You seem to be simultaneously claiming that I had plenty of room to make a more nuanced argument, and then saying you think I’m saying something which exactly the nuance I included seems to address. Yes, people could cite the title of the blog post to make a misleading claim, assuming others won’t read it—and if that’s your concern, perhaps it would be enough to change the title to “Biorisk is Often an Unhelpful Analogy for AI Risk,” or “Biorisk is Misleading as a General Analogy for AI Risk”?
I agree that we do not have an exact model for anything in immunology, unlike physics, and there is a huge amount of uncertainty. But that’s different than saying it’s not well-understood; we have clear gold-standard methods for determining answers, even if they are very expensive.
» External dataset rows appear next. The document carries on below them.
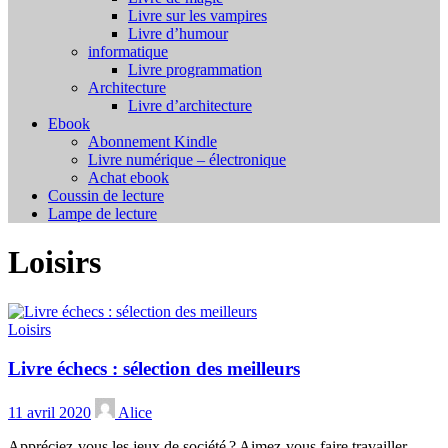
Livre sur les vampires
Livre d’humour
informatique
Livre programmation
Architecture
Livre d’architecture
Ebook
Abonnement Kindle
Livre numérique – électronique
Achat ebook
Coussin de lecture
Lampe de lecture
Loisirs
Loisirs
Livre échecs : sélection des meilleurs
11 avril 2020
Alice
Appréciez-vous les jeux de société ? Aimez-vous faire travailler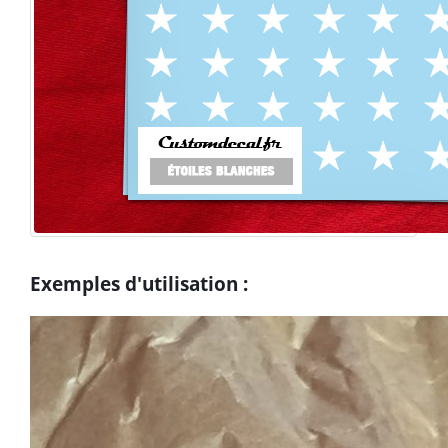
Exemples d'utilisation :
This stands in stark contrast to AI, where we don’t have the ability verify that something works or is safe at all without deploying it, and even that isn’t much of a check on its later potential for misuse.
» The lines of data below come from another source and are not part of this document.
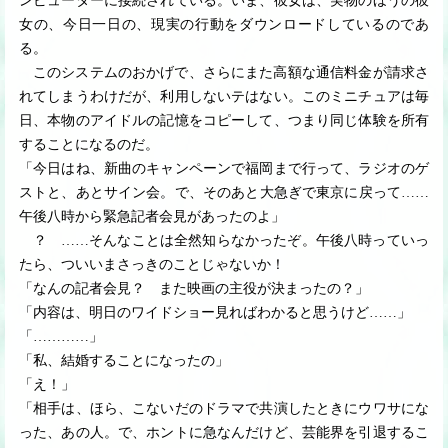
ンピューターに接続されている。いま、彼女は、実物のほうの彼
女の、今日一日の、現実の行動をダウンロードしているのであ
る。
このシステムのおかげで、さらにまた高額な通信料金が請求さ
れてしまうわけだが、利用しないテはない。このミニチュアは毎
日、本物のアイドルの記憶をコピーして、つまり同じ体験を所有
することになるのだ。
「今日はね、新曲のキャンペーンで福岡まで行って、ラジオのゲ
ストと、あとサイン会。で、そのあと大急ぎで東京に戻って
…
…
午後八時から緊急記者会見があったのよ」
？
…
…
そんなことは全然知らなかったぞ。午後八時っていっ
たら、ついいまさっきのことじゃないか！
「なんの記者会見？ また映画の主役が決まったの？」
「内容は、明日のワイドショー見ればわかると思うけど
…
…
」
「
…
…
…
…
」
「私、結婚することになったの」
「え！」
「相手は、ほら、こないだのドラマで共演したときにウワサにな
った、あの人。で、ホントに急なんだけど、芸能界を引退するこ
But aside from that, I think your position is agreeing with mine much more than you imply. My understanding is that we have newer predictive models which can give uncertain but fairly accurate answers to many narrow questions. (Older, non-ML methods also exist, but I’m less familiar with them.) In your hypothetical case, I expect that the right experts can absolutely give indicative answers about whether a novel vaccine peptide is likely or unlikely to have cross-reactivity with various immune targets, and the biggest problem is that it’s socially unacceptable to assert confidence in anything short of tested and verified case. But the models can get, in the case of the Zhang et al paper above, 70% accurate answers, which can help narrow the problem for drug or vaccine discovery, then they do need to be followed with in vitro tests and trials.
I’m arguing exactly the opposite; experts want to make comparisons carefully, and those trying to transmit the case to the general public should, at this point, stop using these rhetorical shortcuts that imply wrong and misleading things.
First, I think this class of work is critical for deconfusion, which is critical if we need a theory for far more powerful AI systems, rather than for very smart but still fundamentally human level systems.
Secondly, concretely, it seems that very few other approaches to safety have the potential to provide enough fundamental understanding to allow us to make strong statements about models before they are fully trained. This seems like a critical issue if we are concerned about very strong models that could pose risks during testing, or possibly even during training. And as far as I’m aware, nothing in the interpretability and auditing spaces has a real claim to be able to make clear statements about those risks, other than perhaps to suggest interim testing during model training—which could work, if a huge amount of such work is done, but seems very unlikely to happen.
Edit to add: Given the votes on this, what specifically do people disagree with?